--- Study text ---
■ ■ ■ ■ ■

# Another DIY solar water heating scheme



## GaryGary (Jun 21, 2012)

Hi,
This is the scheme I've been working on lately to do a DIY solar water heating system that is less work:
http://www.builditsolar.com/Experimental/OffShelfDHW/OffShelfSolarDHW.htm

It uses all off the shelf parts, so no collectors or tank to build.  The collectors are pool heating collectors like the Fafco solar water heating system uses.  
A nice side benefit is that its both cheap and also qualifies for the federal tax credit as the collectors are SRCC certified.
I'd say the jury is still out on what the year round performance might be in cooler climates, but the Fafco one appears to do pretty well.  Also looking for ways to improve the collector performance in the winter.

Any thoughts or suggestions (pro or con) would be very much appreciated.

Gary


----------



## woodgeek (Jun 21, 2012)

Very nifty.  Despite all my naysaying about pro solar DHW on the east coast, I would love to do some DIY solar....I just want the projected output/$$ to be 'worthwhile' (or at least for a hobby, not miniscule).  The flip side of the lousy winter resource out here is that unglazed collectors are a 'go' in terms of ROI--a glazed collector doesn't have many more BTUs to scavenge in December.

On a related note...I looked at the solar attic concepts on your site, and figured that a big dumb (air) collector could work, until I realized that the shingles and sheathing added up to ~R-1.5, and this killed the delivery.  A metal (and dark) roof would be perfect for a solar attic, but I no have.  The lack of glazing was no problemo at least in the shoulder seasons.  So, an unglazed pool heater sounds like it could work nicely (in principle).


----------



## GaryGary (Jun 22, 2012)

I've had the same thought on my attic -- I have a nice section of roof that faces south at 45 degrees.  It has the same problem with plywood sheathing and shingles, but when we reroof I may see if we can work out something that would work better for solar.

Gary


----------



## GaryGary (Jun 23, 2012)

On thinking about this a bit more, I think that a pool collector of the type described at the link above could work for space heating as well as domestic water heating if installed at a steep tilt (about 70 degrees?) with glazing.  This would end up being very similar to the PEX tube collector I did and used for a couple years -- the logged temperatures never exceeded 230F, and this only for very short periods.

Gary


----------



## Seasoned Oak (Jun 26, 2012)

Be nice  if you could incorporate SHW into a metal roof ,dark color. everything would be under the roof,those metal panels get pretty hot.


----------



## GaryGary (Jun 27, 2012)

Seasoned Oak said:


> Be nice if you could incorporate SHW into a metal roof ,dark color. everything would be under the roof,those metal panels get pretty hot.


 
It does seem like metal roofs have a lot of potential for both solar air and water heating.

You could do something like this one: http://www.builditsolar.com/Projects/SpaceHeating/RenwMagLargeRoofCollector.pdf  and just leave the glazing off -- I think it would work well for SHW for three seasons.

Gary


----------



## tom in maine (Jun 30, 2012)

Although hiding the collector under a metal roof seems to be a growing industry, the thermal performance is about 1/10 of what Gary shows with this unglazed system.

■ ■ ■ ■ ■

Please extend the solar water heating forum thread above by writing the next few posts, starting after its last sentence.

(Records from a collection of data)
■ ■ ■ ■ ■

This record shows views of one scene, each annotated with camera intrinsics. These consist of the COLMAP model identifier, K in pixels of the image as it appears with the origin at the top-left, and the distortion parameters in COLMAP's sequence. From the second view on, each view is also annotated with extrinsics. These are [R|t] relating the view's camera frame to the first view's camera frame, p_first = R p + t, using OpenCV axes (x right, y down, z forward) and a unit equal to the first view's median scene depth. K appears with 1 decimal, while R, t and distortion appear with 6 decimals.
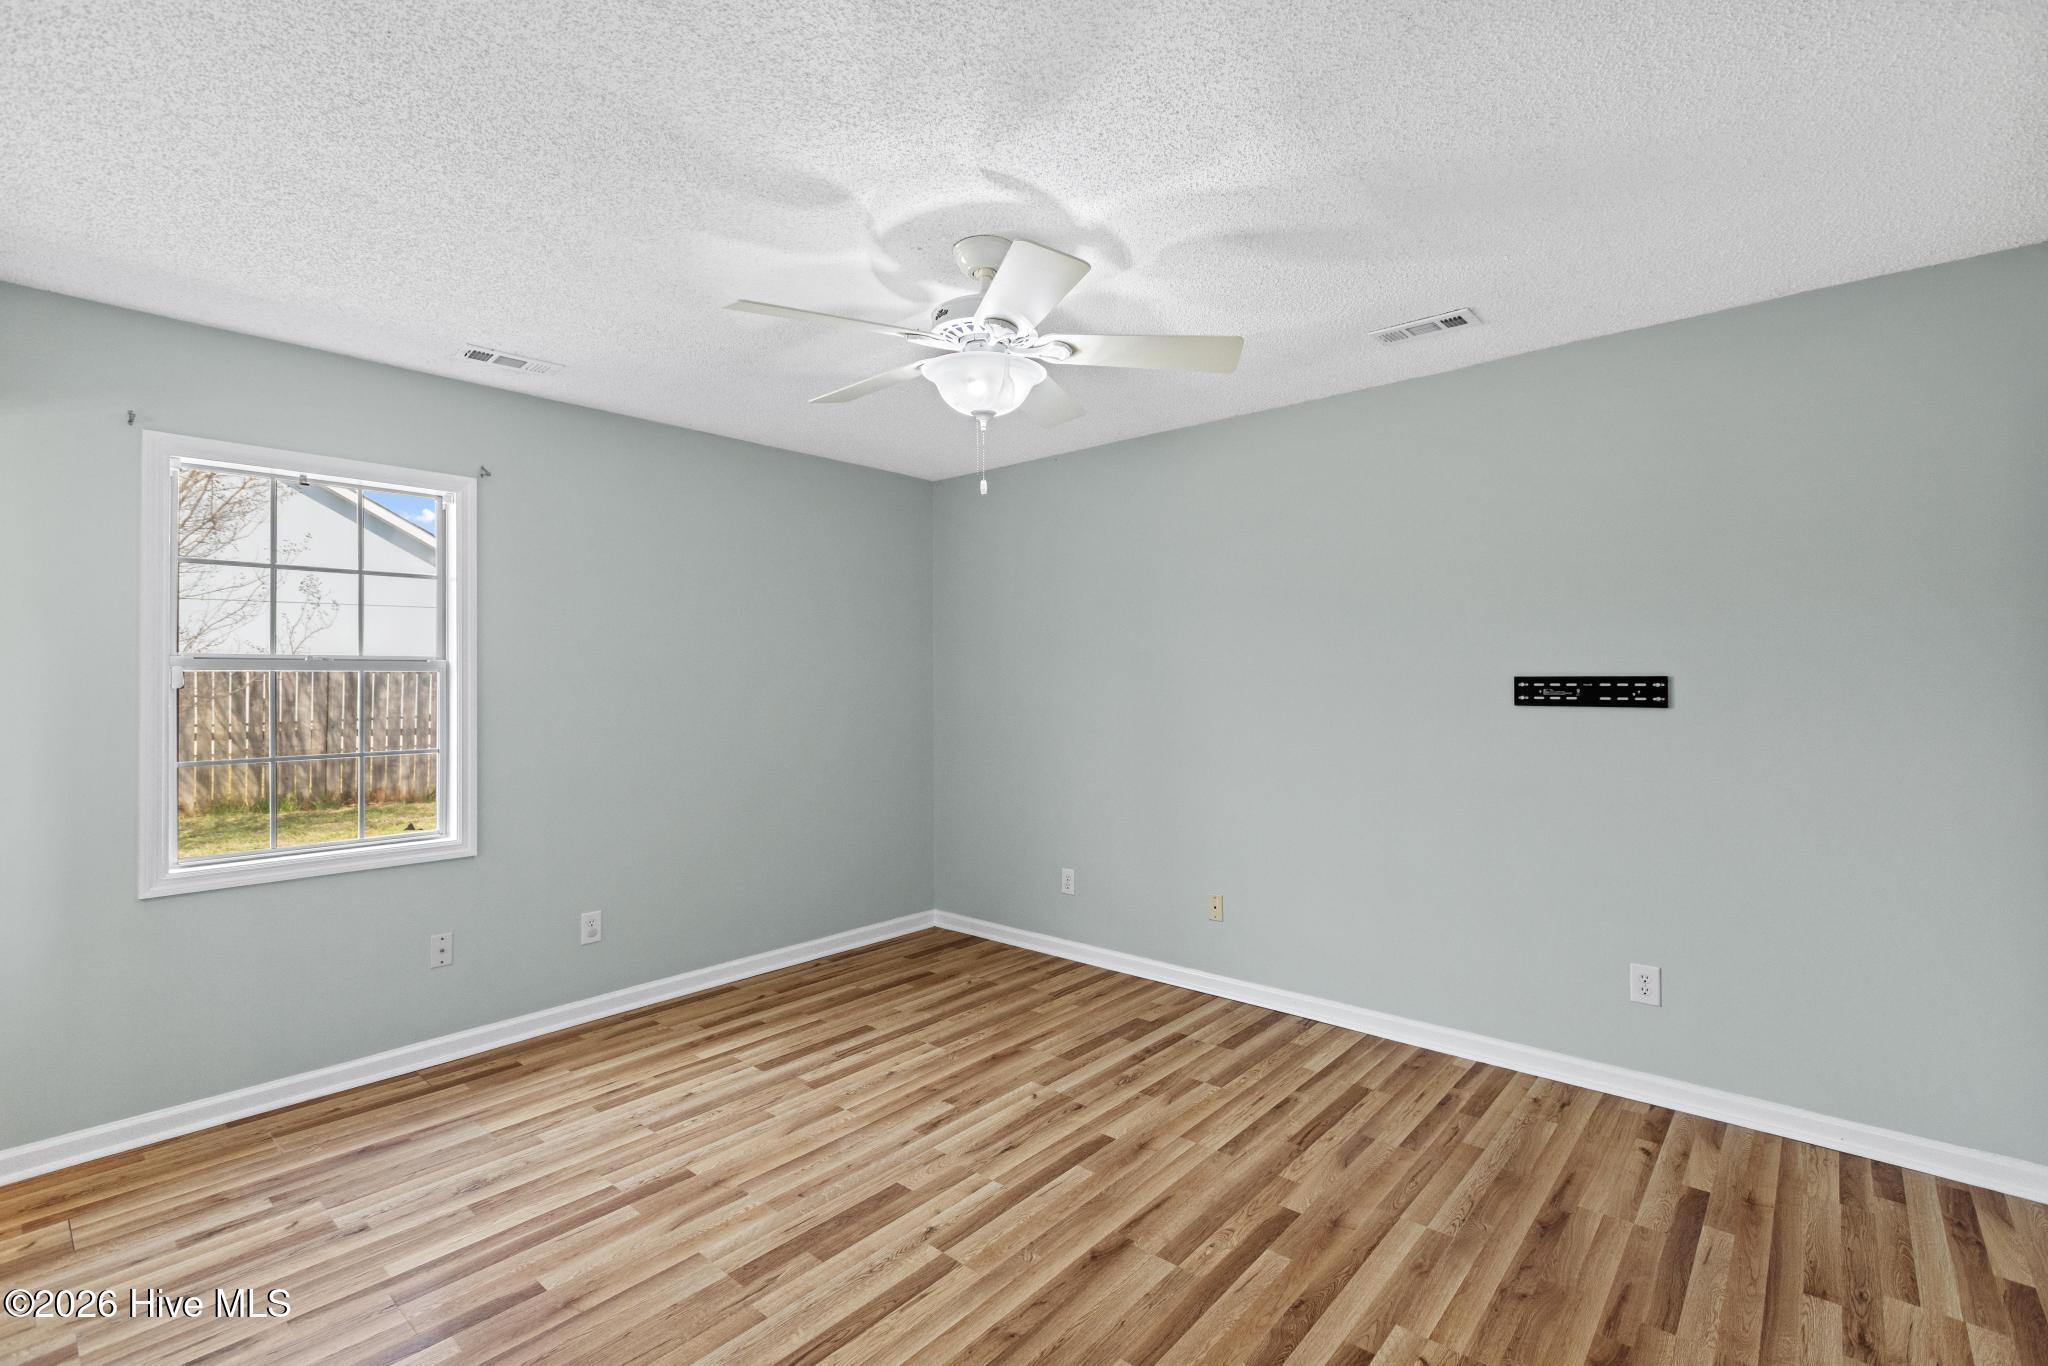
lens RADIAL K [[930.9, 0, 1026.2], [0, 930.9, 670.0], [0, 0, 1]] dist [0.001124, -0.000224]
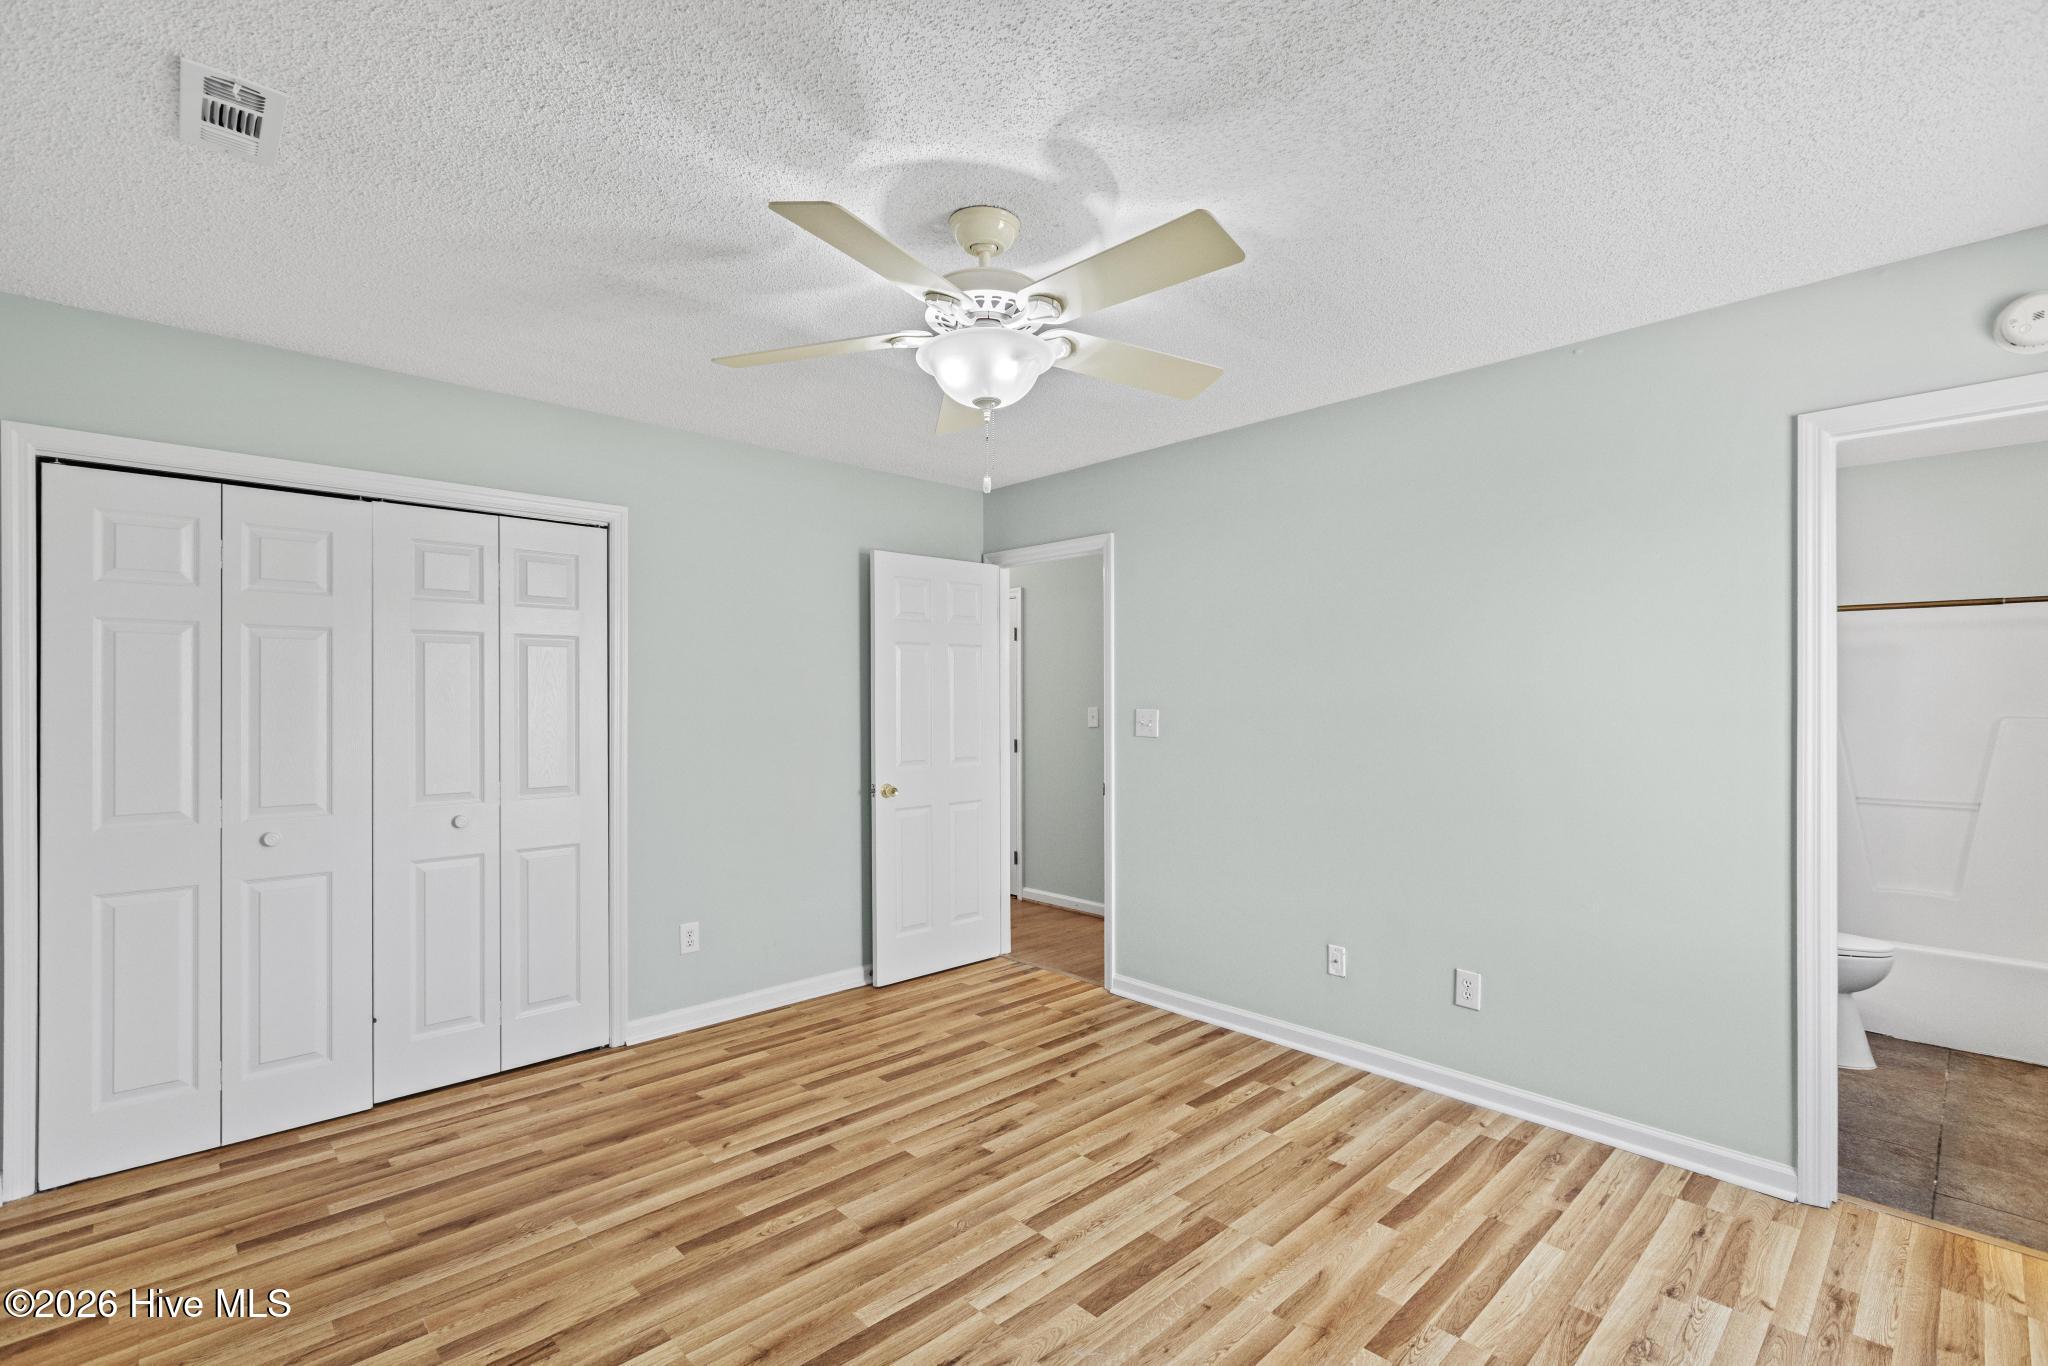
lens RADIAL K [[912.2, 0, 1030.6], [0, 912.2, 696.9], [0, 0, 1]] dist [0.000763, -0.000574]
pose [[-0.996492, 0.008161, 0.083295, -0.150464], [0.006901, 0.999858, -0.015397, 0.020387], [-0.083408, -0.014769, -0.996406, 1.786272]]
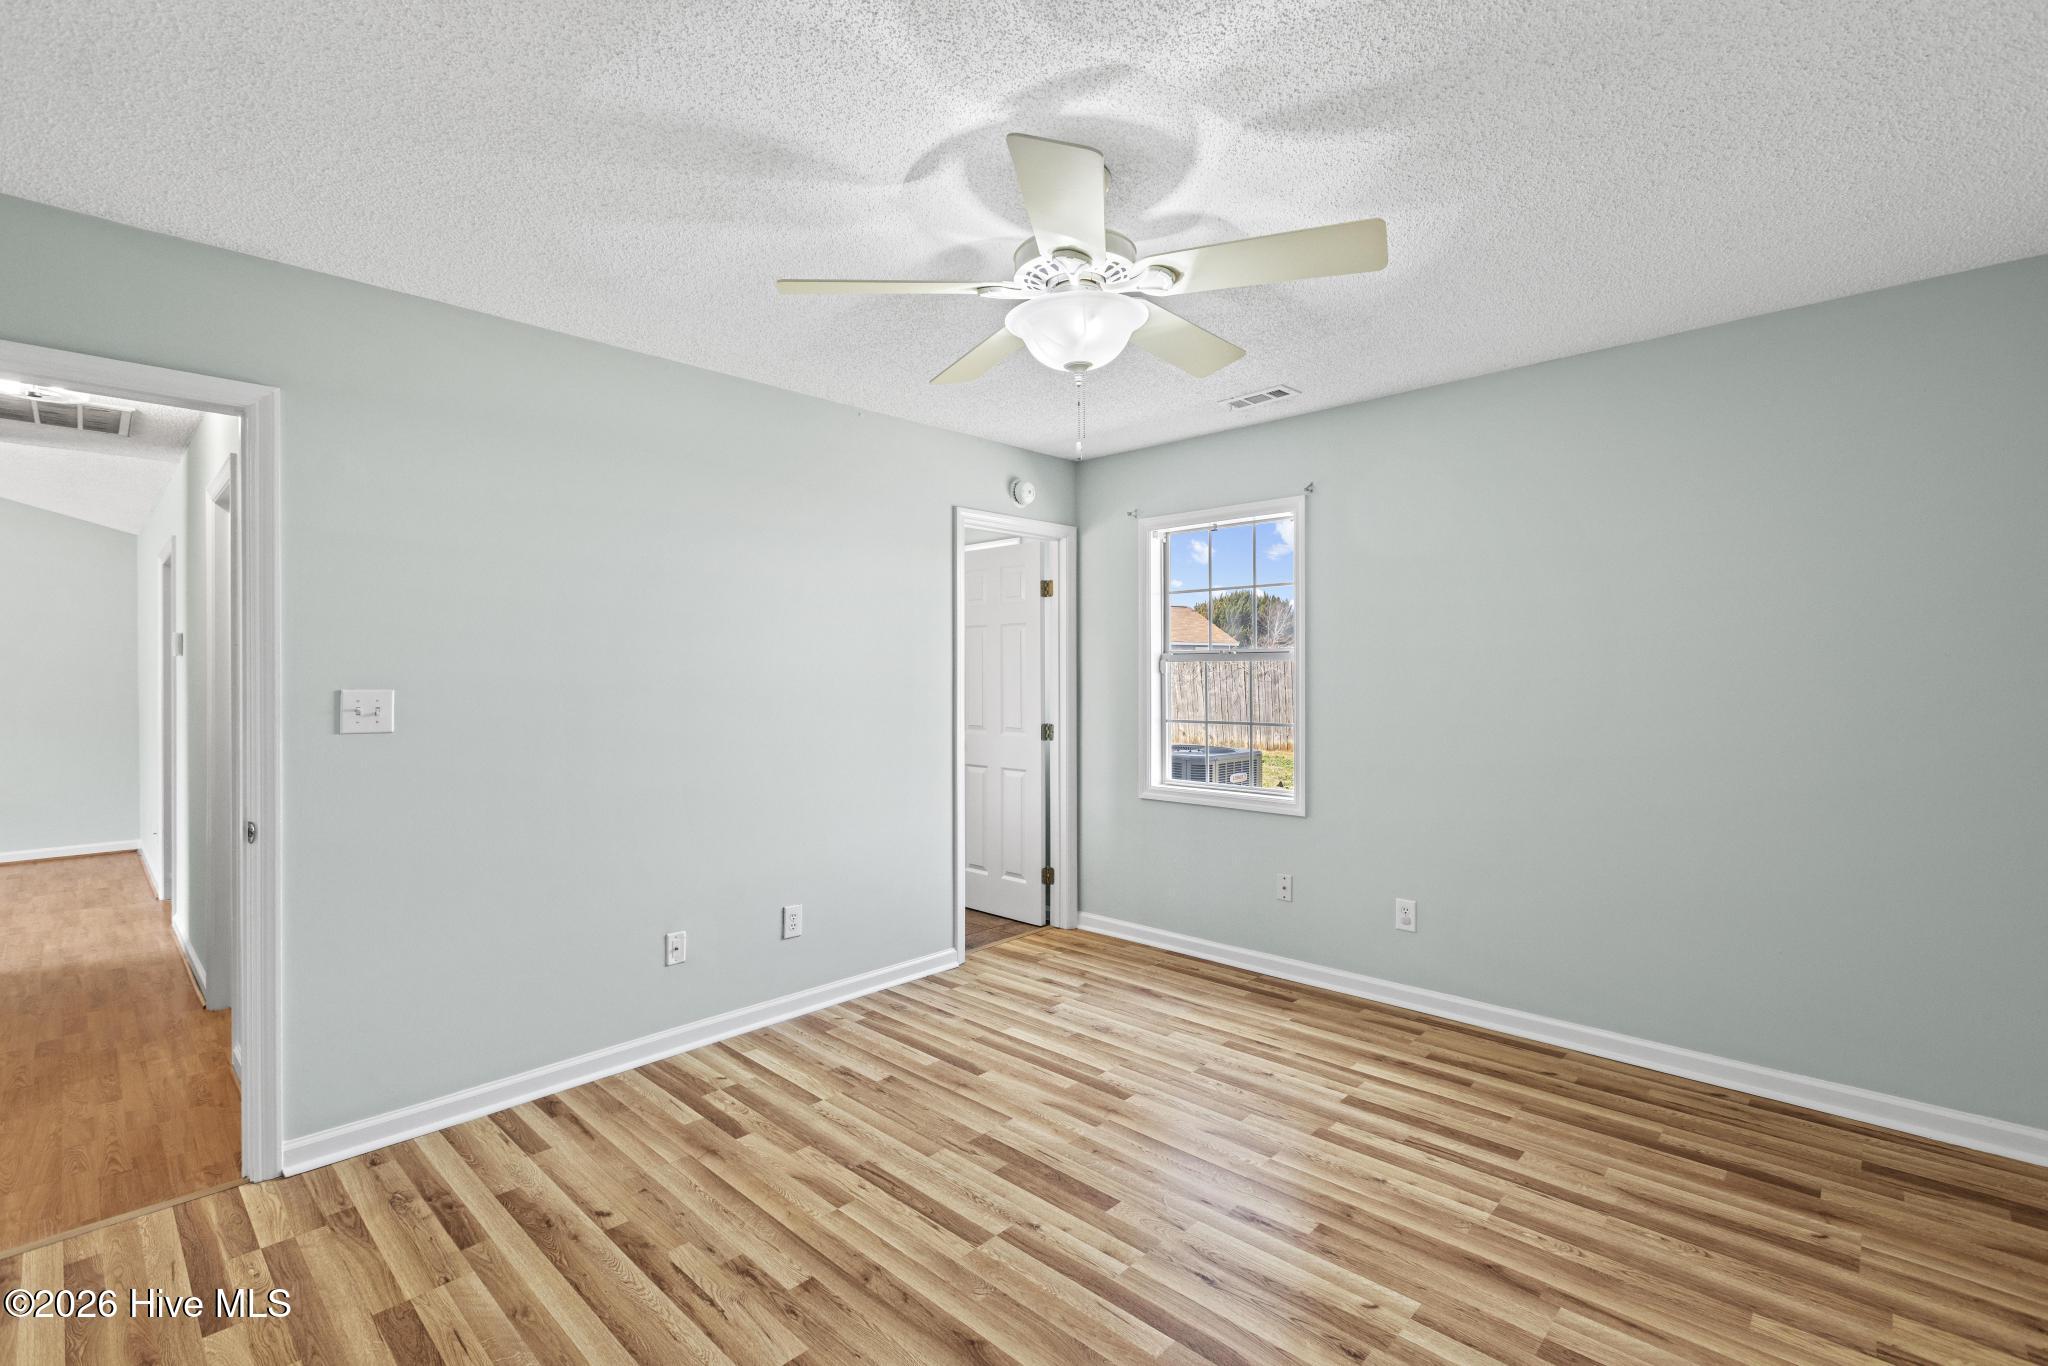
lens RADIAL K [[915.4, 0, 1017.6], [0, 915.4, 674.3], [0, 0, 1]] dist [0.000675, -0.000409]
pose [[-0.047315, 0.008600, -0.998843, 0.782184], [0.017102, 0.999823, 0.007798, 0.005753], [0.998734, -0.016714, -0.047454, 0.937785]]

■ ■ ■ ■ ■

--- Task output ---
The cost of burying the collector in the roof without glazing is very high and a whole roof might perform about as well as a couple glazed collectors.(I would hate to think about ever having a leak!)
Of course, you cannot see it, but it will not work very well and will be horrible in cooler weather.

Metal roofing companies love the concept. You can look up the performance at the SRCC (google it).
The company that is making a system is New Dawn Solar.Compare it to any unglazed collector and then to any glazed flat plate.
The numbers speak for themselves.

Speaking of numbers, that's my 2 cents worth.


----------



## dougstove (Jul 1, 2012)

Hello;
Nice project.
I inherited 3 units of the 10' x 4' Fafco collector panels.
Can you explain the water circulation?
When you used rubber pipe and pipe clamps to hook together panels, how does the water flow?
I have a 1 3/4" hole down the middle of the end tube, and then small perforations around the circumference;  the end pieces appear to be double-walled pipe.
I assume this double-space connects to the channels running through the flat panel?

If I just connect together the panels, all the water is going to flow down the centre hole, not through the panel?
Do you plug the centre hole?
Do the Fafco couplers have some special arrangement?
cheers, Doug


----------



## dougstove (Jul 1, 2012)

Sorry, just looked again more carefully.
The double-walled, end-perforated section of the end pipes is on the final 1.5 cm or so.
If I peer down the end pipes I can see the holes from the main 1 3/4" channel up into the collector panel.

Does anyone know the function of the perforated end pieces?  Some of the perforations are blocked with dirt.
Doug


----------



## GaryGary (Jul 1, 2012)

tom in maine said:


> Although hiding the collector under a metal roof seems to be a growing industry, the thermal performance is about 1/10 of what Gary shows with this unglazed system.
> The cost of burying the collector in the roof without glazing is very high and a whole roof might perform about as well as a couple glazed collectors.(I would hate to think about ever having a leak!)
> Of course, you cannot see it, but it will not work very well and will be horrible in cooler weather.
> 
> ...


 
Hi,
Agree that the performance of the Dawn Solar collector leaves a lot to be desired: https://securedb.fsec.ucf.edu/srcc/coll_detail?srcc_id=2004009A

But, I do think that metal roofs have some potential as solar air heating collectors.  If the air path for the collector can be along the bottom surface of the metal roof, the heat transfer should be pretty good.  Perhaps laying the metal roof on perlins spaced as far apart as possible to give the air direct contact with the bottom of the metal roof, and then using then boxing in the bottom side of the roof rafters with polyiso rigid insulation board (or sheet rock if requred for fire) would make a very inexpensive and very large collector.

If some way could be devised to provide glazing over the metal roof -- maybe with something like the $1.50 per sf SunTuf corrugated polycarbonate glazing, this could be an efficient collector -- and it would still have a very low aesthic profile.

Even though Randy's roof collector has no glazing, and it has to work through roof sheathing, it still provides some useful heat: http://www.builditsolar.com/Projects/SpaceHeating/AtticRafter/AtticRafter.htm

And Rob's solar roof -- http://www.iwilltry.org/b/projects/solar-attic/

You can get pretty good heat transfer through roofing and siding materials to heat air on the other side: http://www.builditsolar.com/Projects/LowTechCol/LowTechCollectorR2.pdf

A metal roof that was manufactured with flow passages built into it might be a way to get a more efficient and not so expensive water heating scheme out of a standard looking roof at a low cost.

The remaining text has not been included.